Lurk (Chinese: 潜伏) is a 2009 Chinese television series based on Long Yi's spy novel of the same name.

Synopsis 
The story takes place after 1946, after the WWII Japanese surrender and a Chinese civil war breaks out.

An underground worker for the Communist Party, Yu Zecheng (Sun Honglei), is an undetected spy within the Kuomintang (KMT) secret service. He has to keep his distance from his true love, Zuo Lan, in order to conceal his real identity and agrees to marry Wang Cuiping (Yao Chen), a quick-tempered but straightforward guerrilla fighter from the countryside. The two collaborate closely to help their organization obtain important information from the KMT that's valuable to the Communist Party. Despite their marriage's false beginning, they eventually grow to love each other.

With Liberation Day impending, Cuiping, threatened by exposure of his secret identity, is asked to be transported somewhere else for security reasons, leaving Yu. When Yu is also about to leave, after successfully obtaining a crucial name list, he is taken away by the KMT secret police on a secret service assignment to Taiwan, where he has to spend the rest of his life, lurking.

Cast
Sun Honglei as Yu Zecheng
Yao Chen as Wang Cuiping
Shen Aojun 沈傲君 as Zuo Lan
Zu Feng as Li Ya
Feng Enhe 冯恩鹤 as Wu Jingzhong
Wu Gang 吴刚 as Lu Qiaoshan
Fan Yulin 范雨林 as Ma Kui
Wang Xiaoyi 王小毅 as Liao Sanmin
Zhu Jie 朱杰 as Mu Wanqiu
Cao Bingkun 曹炳琨 as Xie Ruolin
Ma Junqin 马军勤 as Mrs. Wu
Liu Changwei 刘昌伟 as Manager Qiu
Lu Yu 陆羽 as Manager Luo
Shi Wenzhong 石文忠 as Li Haifeng
Sun Lan 孙岚 as Xu Baofeng
Xu Jingling 徐婧灵 as Mrs. Ma
Bian Tao 卞涛 as Lv Zongfang
Zhang Guoqing 张国庆 as Mu Liancheng
Zhou Bowen 周博文 as Long Er
Liu Yanyu 刘言语 as Secretary Hong
Cui Song 崔嵩 as Wang Zhanjing
Yao Gang 姚刚 as Dai Li
He Bo 何波 as Zhou Yafu
Ji Shi Guang 吉世光 as Sheng Xiang
Ren Xue Hai 任雪海 as Mr. Ye
Xu Tao 徐涛 as narrator

Reception
Lurk was a critical and commercial hit. Viewers praised  its storyline and character development, and consider the show a departure from other spy stories seen on Chinese television and movies. The series was rated highly, and was called "a milestone in Chinese television productions".

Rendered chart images
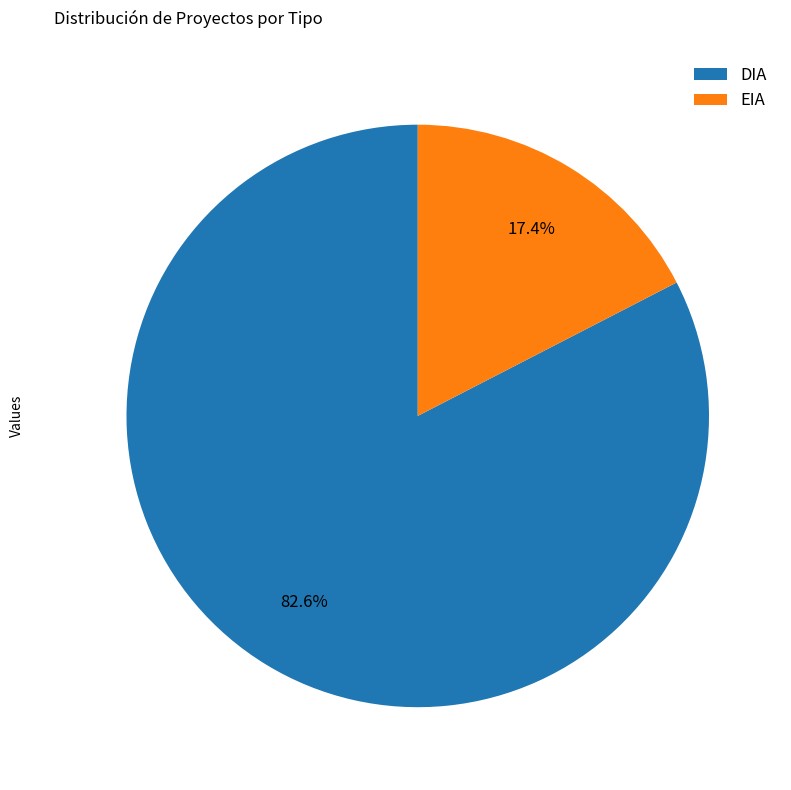

To the nearest percent, what portion does DIA represent?

83%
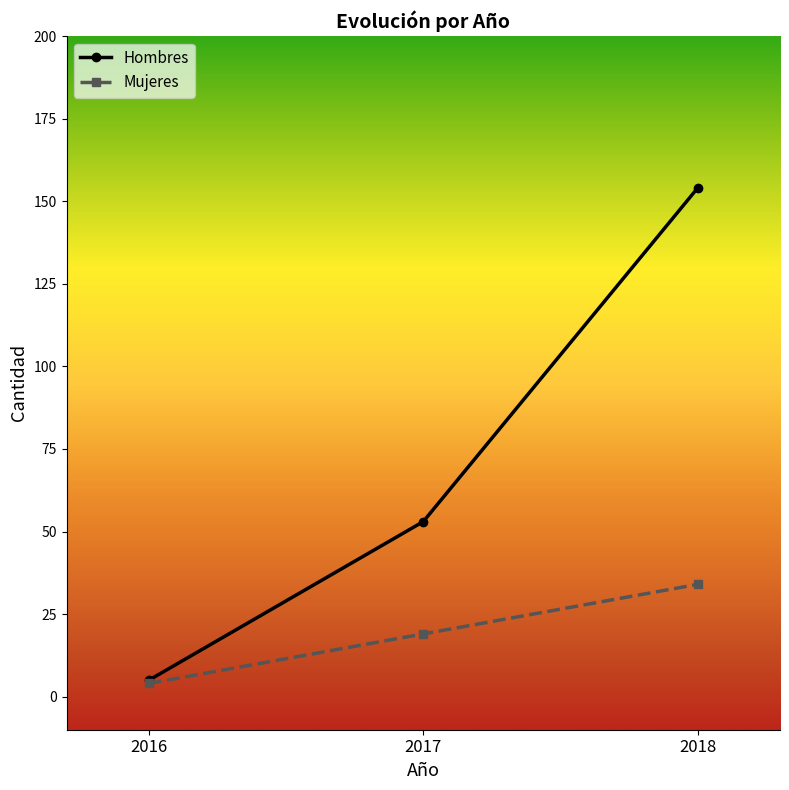

Which category has the lowest value in the Hombres series?

2016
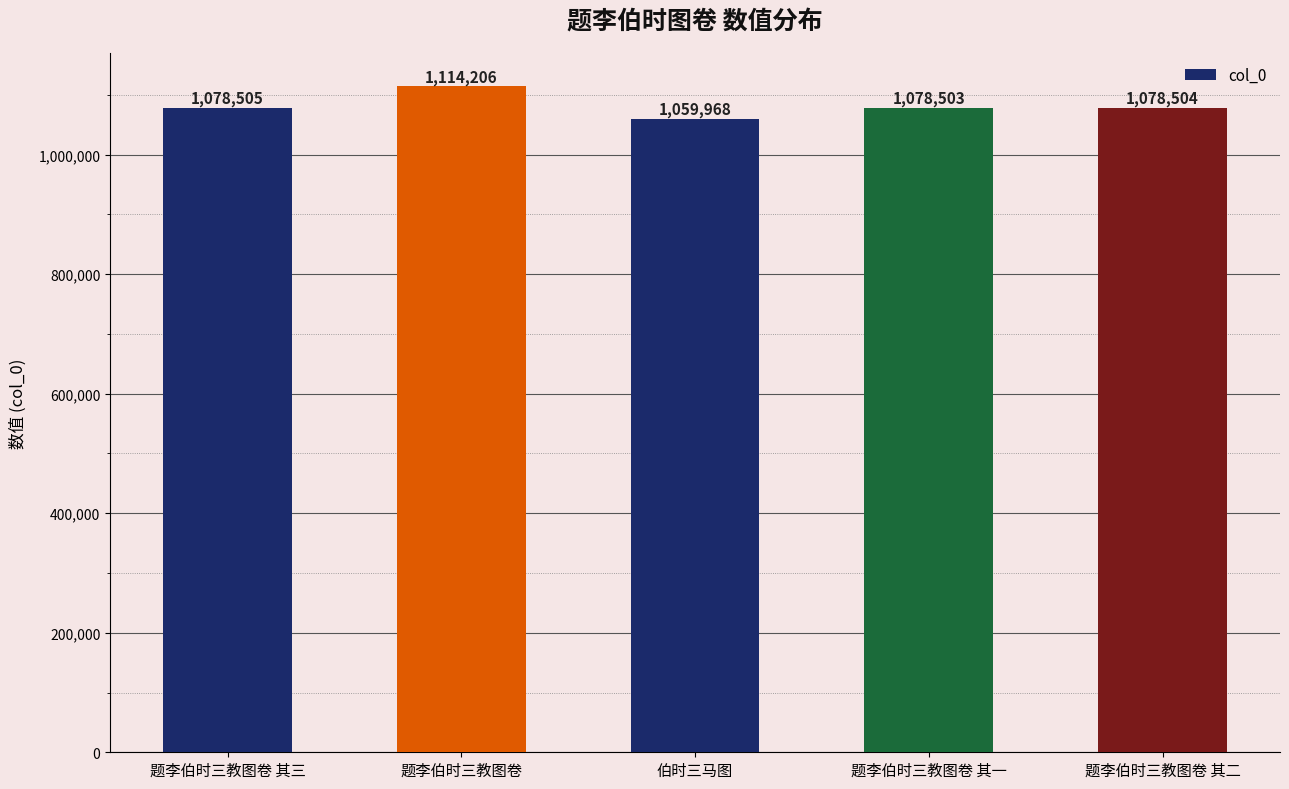

What is the value of the 2nd bar from the left?

1114206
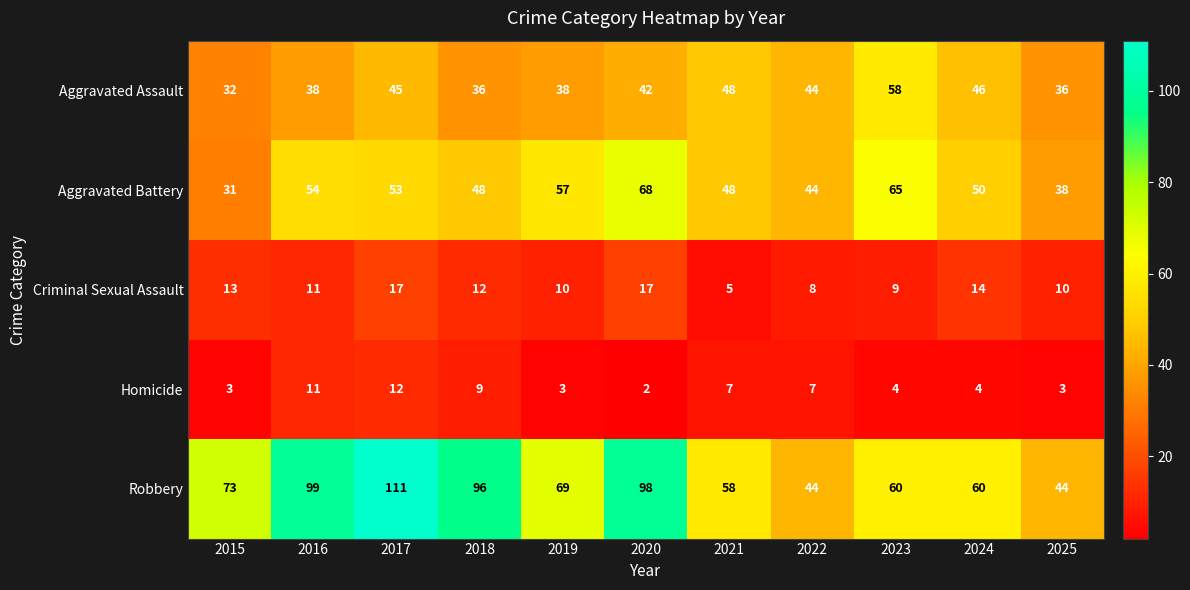

At which category is the sum across all series the highest?

2017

* [Work order A]
Reproduce the stretch of the Lurk article from "Lurk (Chinese: 潜伏)" through "war breaks out." word for word.
* [Work order B]
Render this sentence from the Lurk article in Spanish: "Lurk was a critical and commercial hit."
The records above play no role in this work.

* [Written response A]
Lurk (Chinese: 潜伏) is a 2009 Chinese television series based on Long Yi's spy novel of the same name.

Synopsis 
The story takes place after 1946, after the WWII Japanese surrender and a Chinese civil war breaks out.

* [Written response B]
Lurk fue un éxito de crítica y comercial.